What is needed
Reproduce exactly, and solely, the lines running from the top of the data below through the line with "X16171Y8937D3*", both inclusive. Omit pictures.
--- Dataset records Enclosed Below ---
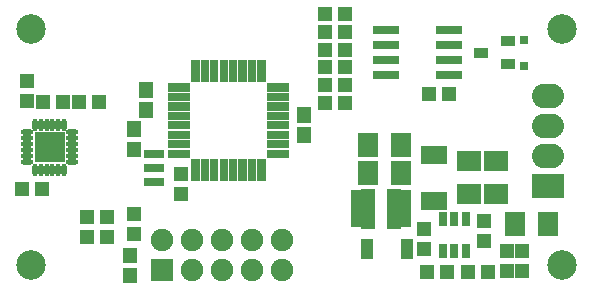
<source format=gts>
G04 DipTrace 2.4.0.2*
%INTopMask.gbr*%
%MOIN*%
%ADD47C,0.0984*%
%ADD52R,0.0669X0.0276*%
%ADD54R,0.0315X0.0512*%
%ADD56R,0.0866X0.0315*%
%ADD58R,0.1043X0.1043*%
%ADD60O,0.0197X0.0413*%
%ADD62O,0.0413X0.0197*%
%ADD64R,0.0315X0.0315*%
%ADD66R,0.0492X0.0335*%
%ADD68R,0.0472X0.1339*%
%ADD70C,0.0748*%
%ADD72R,0.0748X0.0748*%
%ADD74O,0.1063X0.0827*%
%ADD76R,0.1063X0.0827*%
%ADD78R,0.0394X0.0709*%
%ADD80R,0.0906X0.063*%
%ADD82R,0.0512X0.0472*%
%ADD84R,0.0472X0.0512*%
%ADD86R,0.0787X0.0709*%
%ADD88R,0.0709X0.0787*%
%FSLAX44Y44*%
G04*
G70*
G90*
G75*
G01*
%LNTopMask*%
%LPD*%
D88*
X16171Y8937D3*
X17274D3*
X16171Y8000D3*
X17274D3*
D86*
X19546Y7312D3*
Y8414D3*
D84*
X18046Y5477D3*
Y6147D3*
D82*
X15394Y11516D3*
X14724D3*
X15394Y12697D3*
X14724D3*
Y10925D3*
X15394D3*
G36*
X8996Y10512D2*
X8524D1*
Y11024D1*
X8996D1*
Y10512D1*
G37*
G36*
Y9843D2*
X8524D1*
Y10354D1*
X8996D1*
Y9843D1*
G37*
D82*
X18878Y10630D3*
X18209D3*
D84*
X4799Y11076D3*
Y10406D3*
G36*
X14282Y9681D2*
X13810D1*
Y10193D1*
X14282D1*
Y9681D1*
G37*
G36*
Y9012D2*
X13810D1*
Y9524D1*
X14282D1*
Y9012D1*
G37*
G36*
X8595Y9203D2*
X8123D1*
Y9715D1*
X8595D1*
Y9203D1*
G37*
G36*
Y8534D2*
X8123D1*
Y9046D1*
X8595D1*
Y8534D1*
G37*
D82*
X6527Y10366D3*
X7196D3*
X6009D3*
X5340D3*
X4626Y7480D3*
X5295D3*
D80*
X18359Y7062D3*
Y8597D3*
D86*
X20421Y7312D3*
Y8414D3*
D78*
X17466Y5455D3*
X16127D3*
D84*
X21296Y5397D3*
Y4727D3*
X9941Y7283D3*
Y7953D3*
D88*
X21063Y6299D3*
X22165D3*
D47*
X4921Y12795D3*
Y4921D3*
X22638D3*
Y12795D3*
D76*
X22169Y7555D3*
D74*
Y8555D3*
Y9555D3*
Y10555D3*
D72*
X9296Y4750D3*
D70*
Y5750D3*
X10296Y4750D3*
Y5750D3*
X11296Y4750D3*
Y5750D3*
X12296Y4750D3*
Y5750D3*
X13296Y4750D3*
Y5750D3*
D68*
X16171Y6812D3*
X17037D3*
D82*
X18796Y4687D3*
X18127D3*
X20171D3*
X19502D3*
D84*
X20046Y5727D3*
Y6397D3*
X20796Y4727D3*
Y5397D3*
G36*
X8470Y4994D2*
X7998D1*
Y5505D1*
X8470D1*
Y4994D1*
G37*
G36*
Y4324D2*
X7998D1*
Y4836D1*
X8470D1*
Y4324D1*
G37*
D84*
X8366Y5965D3*
Y6634D3*
D82*
X14724Y12106D3*
X15394D3*
X14724Y13287D3*
X15394D3*
X14724Y10335D3*
X15394D3*
D84*
X7480Y5866D3*
Y6535D3*
X6791Y5866D3*
Y6535D3*
D66*
X20827Y11634D3*
Y12382D3*
X19921Y12008D3*
D64*
X21358Y12441D3*
Y11575D3*
D62*
X6299Y8366D3*
Y8563D3*
Y8760D3*
Y8957D3*
Y9154D3*
Y9350D3*
D60*
X6043Y9606D3*
X5846D3*
X5650D3*
X5453D3*
X5256D3*
X5059D3*
D62*
X4803Y9350D3*
Y9154D3*
Y8957D3*
Y8760D3*
Y8563D3*
Y8366D3*
D60*
X5059Y8110D3*
X5256D3*
X5453D3*
X5650D3*
X5846D3*
X6043D3*
D58*
X5551Y8858D3*
D56*
X16752Y12758D3*
Y12258D3*
Y11758D3*
Y11258D3*
X18878D3*
Y11758D3*
Y12258D3*
Y12758D3*
G36*
X9488Y10709D2*
Y10984D1*
X10236D1*
Y10709D1*
X9488D1*
G37*
G36*
Y10394D2*
Y10669D1*
X10236D1*
Y10394D1*
X9488D1*
G37*
G36*
Y10079D2*
Y10354D1*
X10236D1*
Y10079D1*
X9488D1*
G37*
G36*
Y9764D2*
Y10039D1*
X10236D1*
Y9764D1*
X9488D1*
G37*
G36*
Y9449D2*
Y9724D1*
X10236D1*
Y9449D1*
X9488D1*
G37*
G36*
Y9134D2*
Y9409D1*
X10236D1*
Y9134D1*
X9488D1*
G37*
G36*
Y8819D2*
Y9094D1*
X10236D1*
Y8819D1*
X9488D1*
G37*
G36*
Y8504D2*
Y8780D1*
X10236D1*
Y8504D1*
X9488D1*
G37*
G36*
X10551Y7717D2*
X10276D1*
Y8465D1*
X10551D1*
Y7717D1*
G37*
G36*
X10866D2*
X10591D1*
Y8465D1*
X10866D1*
Y7717D1*
G37*
G36*
X11181D2*
X10906D1*
Y8465D1*
X11181D1*
Y7717D1*
G37*
G36*
X11496D2*
X11220D1*
Y8465D1*
X11496D1*
Y7717D1*
G37*
G36*
X11811D2*
X11535D1*
Y8465D1*
X11811D1*
Y7717D1*
G37*
G36*
X12126D2*
X11850D1*
Y8465D1*
X12126D1*
Y7717D1*
G37*
G36*
X12441D2*
X12165D1*
Y8465D1*
X12441D1*
Y7717D1*
G37*
G36*
X12756D2*
X12480D1*
Y8465D1*
X12756D1*
Y7717D1*
G37*
G36*
X12795Y8504D2*
Y8780D1*
X13543D1*
Y8504D1*
X12795D1*
G37*
G36*
Y8819D2*
Y9094D1*
X13543D1*
Y8819D1*
X12795D1*
G37*
G36*
Y9134D2*
Y9409D1*
X13543D1*
Y9134D1*
X12795D1*
G37*
G36*
Y9449D2*
Y9724D1*
X13543D1*
Y9449D1*
X12795D1*
G37*
G36*
Y9764D2*
Y10039D1*
X13543D1*
Y9764D1*
X12795D1*
G37*
G36*
Y10079D2*
Y10354D1*
X13543D1*
Y10079D1*
X12795D1*
G37*
G36*
Y10394D2*
Y10669D1*
X13543D1*
Y10394D1*
X12795D1*
G37*
G36*
Y10709D2*
Y10984D1*
X13543D1*
Y10709D1*
X12795D1*
G37*
G36*
X12756Y11024D2*
X12480D1*
Y11772D1*
X12756D1*
Y11024D1*
G37*
G36*
X12441D2*
X12165D1*
Y11772D1*
X12441D1*
Y11024D1*
G37*
G36*
X12126D2*
X11850D1*
Y11772D1*
X12126D1*
Y11024D1*
G37*
G36*
X11811D2*
X11535D1*
Y11772D1*
X11811D1*
Y11024D1*
G37*
G36*
X11496D2*
X11220D1*
Y11772D1*
X11496D1*
Y11024D1*
G37*
G36*
X11181D2*
X10906D1*
Y11772D1*
X11181D1*
Y11024D1*
G37*
G36*
X10866D2*
X10591D1*
Y11772D1*
X10866D1*
Y11024D1*
G37*
G36*
X10551D2*
X10276D1*
Y11772D1*
X10551D1*
Y11024D1*
G37*
D54*
X18672Y5406D3*
X19046D3*
X19420D3*
Y6469D3*
X19046D3*
X18672D3*
D52*
X9046Y8632D3*
Y8159D3*
Y7687D3*
G36*
X15609Y7437D2*
X16359D1*
Y6187D1*
X15609D1*
Y7437D1*
G37*
G36*
X16859D2*
X17609D1*
Y6187D1*
X16859D1*
Y7437D1*
G37*
M02*

</source>
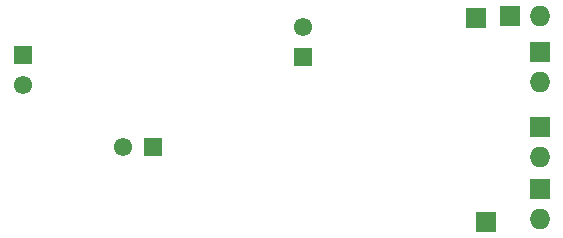
<source format=gbs>
G04 #@! TF.FileFunction,Soldermask,Bot*
%FSLAX46Y46*%
G04 Gerber Fmt 4.6, Leading zero omitted, Abs format (unit mm)*
G04 Created by KiCad (PCBNEW 4.0.4-stable) date 09/24/17 15:17:15*
%MOMM*%
%LPD*%
G01*
G04 APERTURE LIST*
%ADD10C,0.150000*%
%ADD11R,1.730000X1.730000*%
%ADD12O,1.730000X1.730000*%
%ADD13R,1.554000X1.554000*%
%ADD14C,1.554000*%
G04 APERTURE END LIST*
D10*
D11*
X311060000Y-117460000D03*
D12*
X311060000Y-120000000D03*
D13*
X291025520Y-117905240D03*
D14*
X291025520Y-115365240D03*
D11*
X311035640Y-129055840D03*
D12*
X311035640Y-131595840D03*
D11*
X311035640Y-123853920D03*
D12*
X311035640Y-126393920D03*
D13*
X267250000Y-117710000D03*
D14*
X267250000Y-120250000D03*
D11*
X305650000Y-114600000D03*
D13*
X278315360Y-125535400D03*
D14*
X275775360Y-125535400D03*
D11*
X306504280Y-131875240D03*
X308520000Y-114420000D03*
D12*
X311060000Y-114420000D03*
M02*

</source>
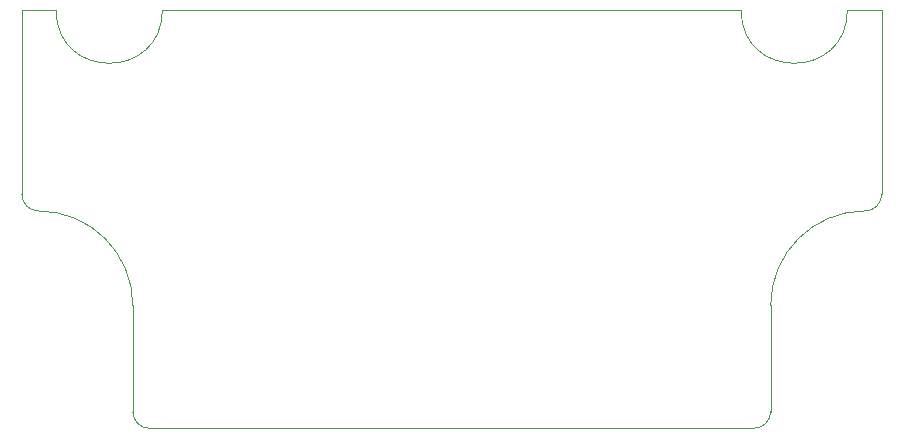
<source format=gbr>
%TF.GenerationSoftware,KiCad,Pcbnew,5.1.7-a382d34a8~88~ubuntu18.04.1*%
%TF.CreationDate,2022-11-07T19:22:55-05:00*%
%TF.ProjectId,project-mute-button,70726f6a-6563-4742-9d6d-7574652d6275,rev?*%
%TF.SameCoordinates,Original*%
%TF.FileFunction,Profile,NP*%
%FSLAX46Y46*%
G04 Gerber Fmt 4.6, Leading zero omitted, Abs format (unit mm)*
G04 Created by KiCad (PCBNEW 5.1.7-a382d34a8~88~ubuntu18.04.1) date 2022-11-07 19:22:55*
%MOMM*%
%LPD*%
G01*
G04 APERTURE LIST*
%TA.AperFunction,Profile*%
%ADD10C,0.050000*%
%TD*%
G04 APERTURE END LIST*
D10*
X42850000Y-60150000D02*
G75*
G02*
X33850000Y-60150000I-4500000J0D01*
G01*
X100850000Y-60150000D02*
X103750000Y-60150000D01*
X33850000Y-60150000D02*
X30950000Y-60150000D01*
X100850000Y-60150000D02*
G75*
G02*
X91850000Y-60150000I-4500000J0D01*
G01*
X94350000Y-85150000D02*
G75*
G02*
X102350000Y-77150000I8000000J0D01*
G01*
X32350000Y-77150000D02*
G75*
G02*
X40350000Y-85150000I0J-8000000D01*
G01*
X42850000Y-60150000D02*
X91850000Y-60150000D01*
X103750000Y-75750000D02*
G75*
G02*
X102350000Y-77150000I-1400000J0D01*
G01*
X94350000Y-94150000D02*
G75*
G02*
X92950000Y-95550000I-1400000J0D01*
G01*
X32350000Y-77150000D02*
G75*
G02*
X30950000Y-75750000I0J1400000D01*
G01*
X41750000Y-95550000D02*
G75*
G02*
X40350000Y-94150000I0J1400000D01*
G01*
X40350000Y-94150000D02*
X40350000Y-85150000D01*
X94350000Y-94150000D02*
X94350000Y-85150000D01*
X103750000Y-60150000D02*
X103750000Y-75750000D01*
X30950000Y-60150000D02*
X30950000Y-75750000D01*
X67350000Y-95550000D02*
X92950000Y-95550000D01*
X41750000Y-95550000D02*
X67350000Y-95550000D01*
M02*

</source>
--- End of Enclosed Dataset records ---
Response area
<source format=gts>
G04 DipTrace 2.4.0.2*
%INTopMask.gbr*%
%MOIN*%
%ADD47C,0.0984*%
%ADD52R,0.0669X0.0276*%
%ADD54R,0.0315X0.0512*%
%ADD56R,0.0866X0.0315*%
%ADD58R,0.1043X0.1043*%
%ADD60O,0.0197X0.0413*%
%ADD62O,0.0413X0.0197*%
%ADD64R,0.0315X0.0315*%
%ADD66R,0.0492X0.0335*%
%ADD68R,0.0472X0.1339*%
%ADD70C,0.0748*%
%ADD72R,0.0748X0.0748*%
%ADD74O,0.1063X0.0827*%
%ADD76R,0.1063X0.0827*%
%ADD78R,0.0394X0.0709*%
%ADD80R,0.0906X0.063*%
%ADD82R,0.0512X0.0472*%
%ADD84R,0.0472X0.0512*%
%ADD86R,0.0787X0.0709*%
%ADD88R,0.0709X0.0787*%
%FSLAX44Y44*%
G04*
G70*
G90*
G75*
G01*
%LNTopMask*%
%LPD*%
D88*
X16171Y8937D3*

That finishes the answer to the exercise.